On Christmas Eve, the beer lodge remembers.
Not politely. Not quietly. Not with folded programs and respectful murmurs. It remembers the way barleywine remembers — slowly, warmly, with oak in its breath and time clinging to its sleeves. The kind of remembering that arrives unannounced, sets down its coat, and asks why we ever thought saving joy for later was a good idea. This is Peaks & Pints’ annual “A Barleywine Carol,” not about one person’s redemption, but about ours — a communal reckoning told in malt, a long boil, and without humbugs.
The first ghost arrives early, because the past always does.
It smells like cellars and ledgers, inked notebooks and recipes passed hand to hand long before algorithms decided what mattered. The Ghost of Christmas Barleywines Past pours glasses heavy with memory — English restraint, American bravado, patience learned the hard way. It reminds us that barleywine was built for winters, for long conversations, for surviving the dark without rushing the light.
Then the second ghost sweeps in, already laughing.

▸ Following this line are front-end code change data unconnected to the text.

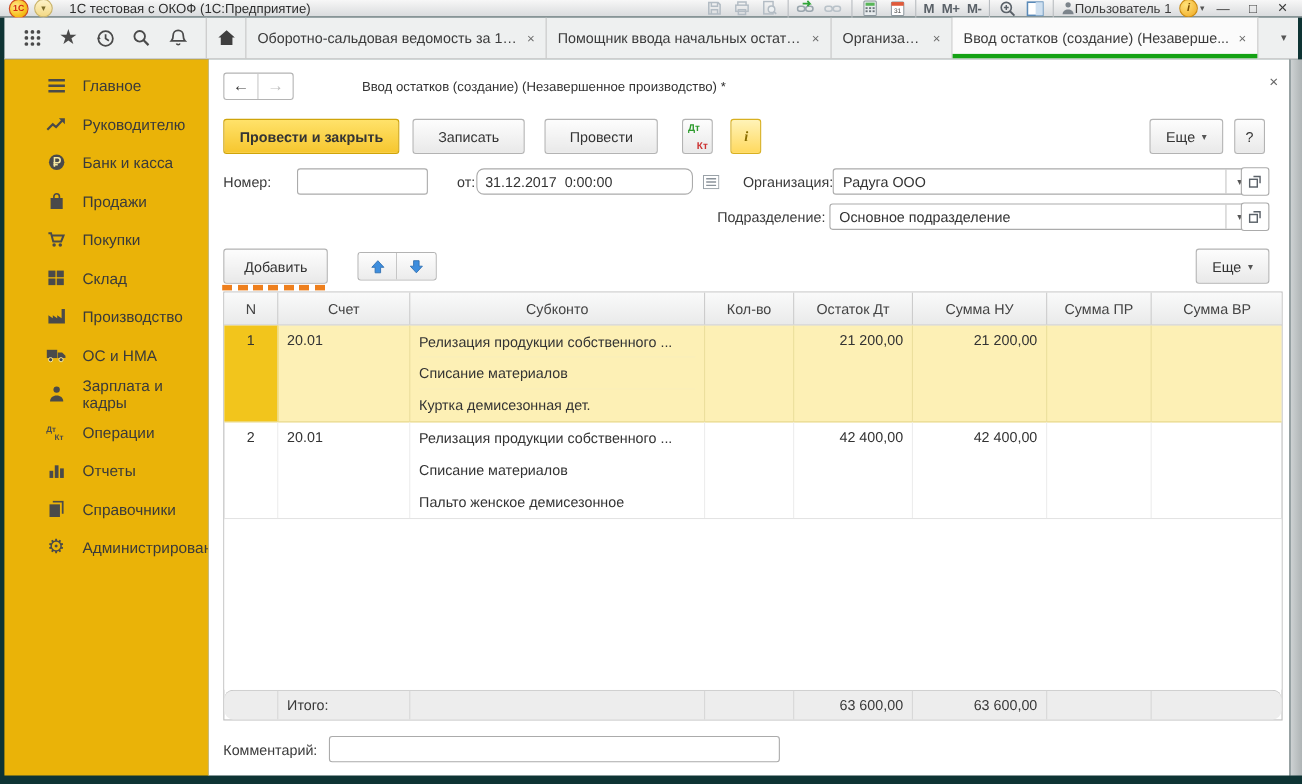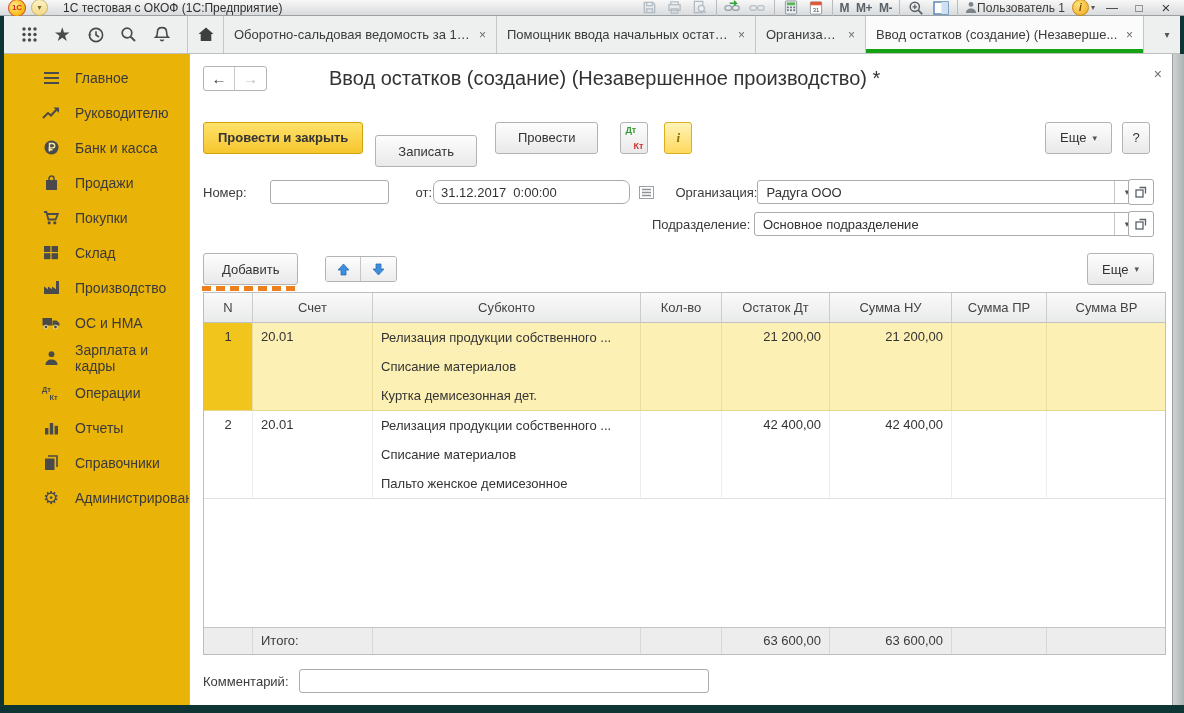"Ввод остатков (создание) (Незавершенное" .doc-title { font-size: 20px -> 12px }
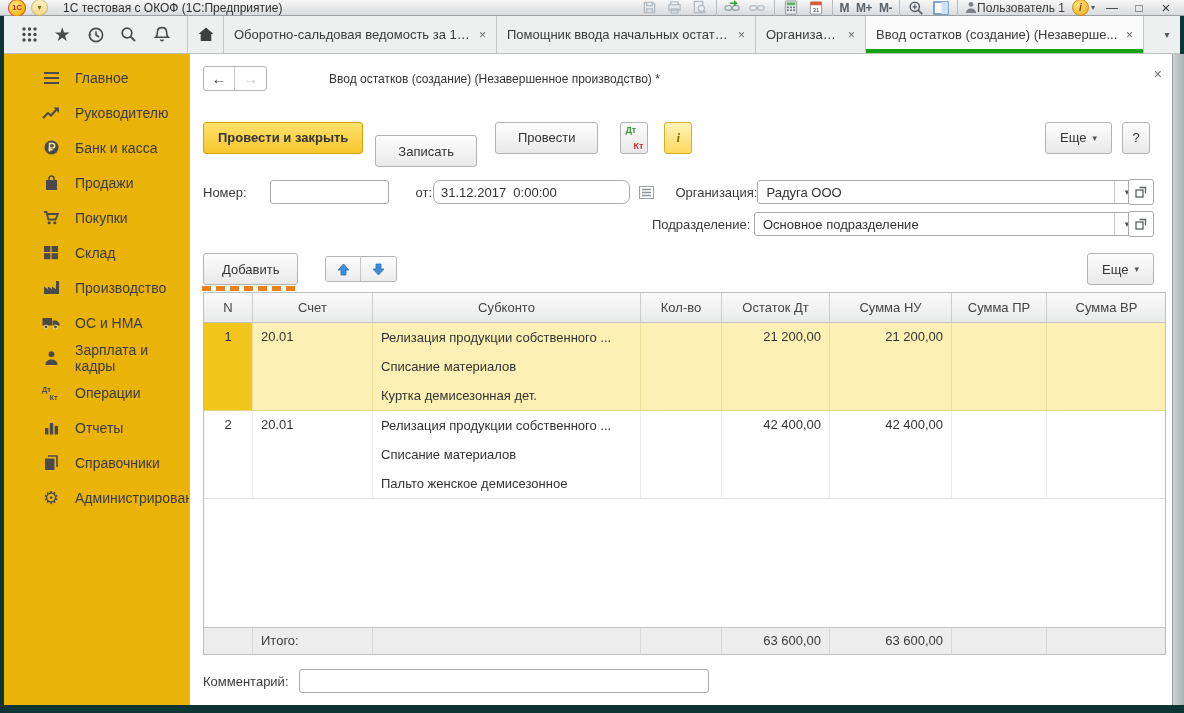"Записать" button.btn { margin-top: 27px -> none }
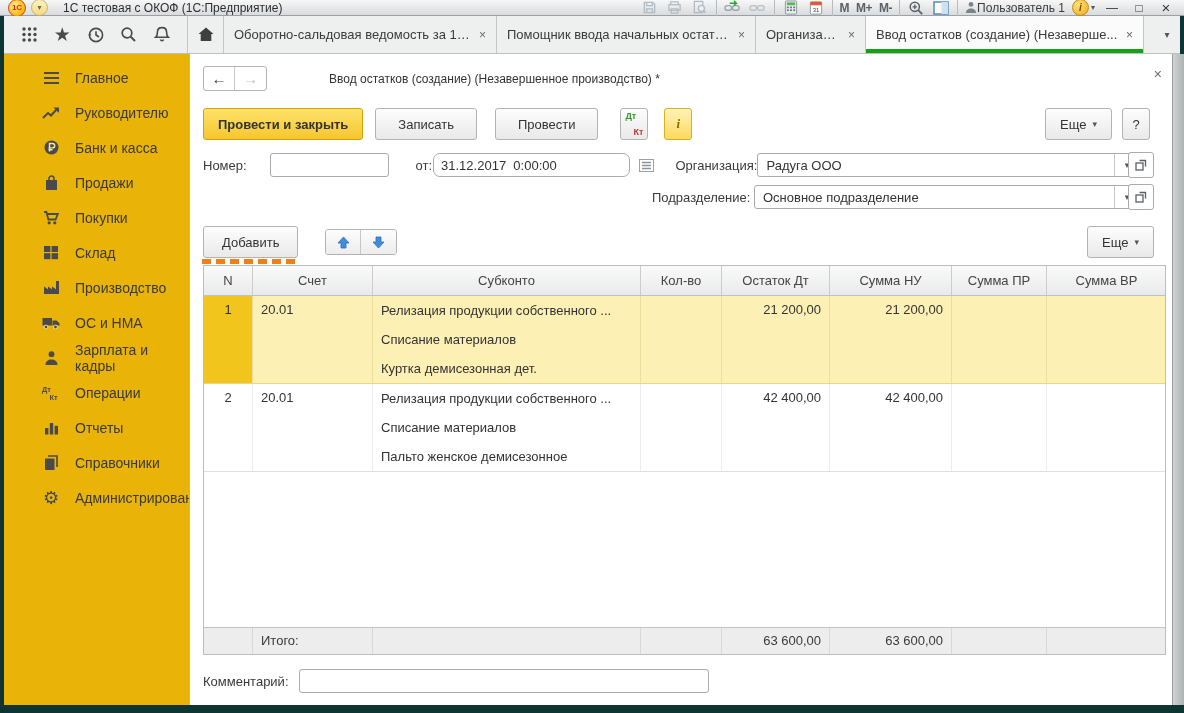"Итого:" .gtotal { border-radius: none -> 8px }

The Ghost of Christmas Barleywines Present is impossible to miss. Ten barleywines are pouring from Peaks & Pints’ Western red cedar tap log. Hands warm glasses. Conversations bloom sideways. At the center stands Fort George’s Etymology vertical — 2023, 2024, 2025 — a drinkable argument about language, beer, and how both refuse to sit still. Two styles. Multiple barrels. Years layered atop years. English and American barleywine braided together, aged patiently in Westward, Heaven Hill, George Dickel, Basil Hayden, Russell’s Reserve, Russell’s Rye, Willett, Booker’s. Time stretched, folded, and handed back to us in liquid form.
The present hums. The present clinks. The present tastes like attention.
Then the room shifts. The third ghost(s) arrives without a word.
They are dressed entirely in black — not festive black, not stage black, but end-of-year black, worn by people who have seen fermentation cycles outlast trends and still kept notes. These are the Ghosts of Christmas Barleywine Future. The Grit & Grain hosts. And for once — for once — they are not babbling. No microphones. No digressions. No affectionate detours into mash temperatures or legendary taprooms of yore. They do not speak. They do not fumble outros. They do not pour. They simply gesture — toward opened bottles, toward shared tables, toward the simple, radical idea of drinking the thing now instead of waiting for some imaginary better moment. The room understands without being told.
And just when reflection threatens to tip into reverence, the doors fly open.
Fezziwig arrives.
Fezziwig, patron saint of daylight cheer. Fezziwig, who knows that celebration is not the opposite of meaning but its engine. Under Fezziwig’s watch, Christmas Eve becomes a midday feast of generosity — 11 a.m. to 4 p.m. — a window of warmth before the night carries everyone back to their own tables, their own rituals, their own versions of home.
There is no villain in this story. No scolding. No shame. Only the barrel-aged realization that time is best honored by opening something you’ve been saving and pouring it for someone else.
That is the enlightenment.
That is the carol.
That is the point.
A BARLEYWINE CAROL
Wednesday, Dec. 24 (Christmas Eve)
11 a.m. to 4 p.m.
Peaks & Pints
3816 N. 26th St., Basecamp Proctor, Tacoma
No cover. Closed afterward. Go be generous.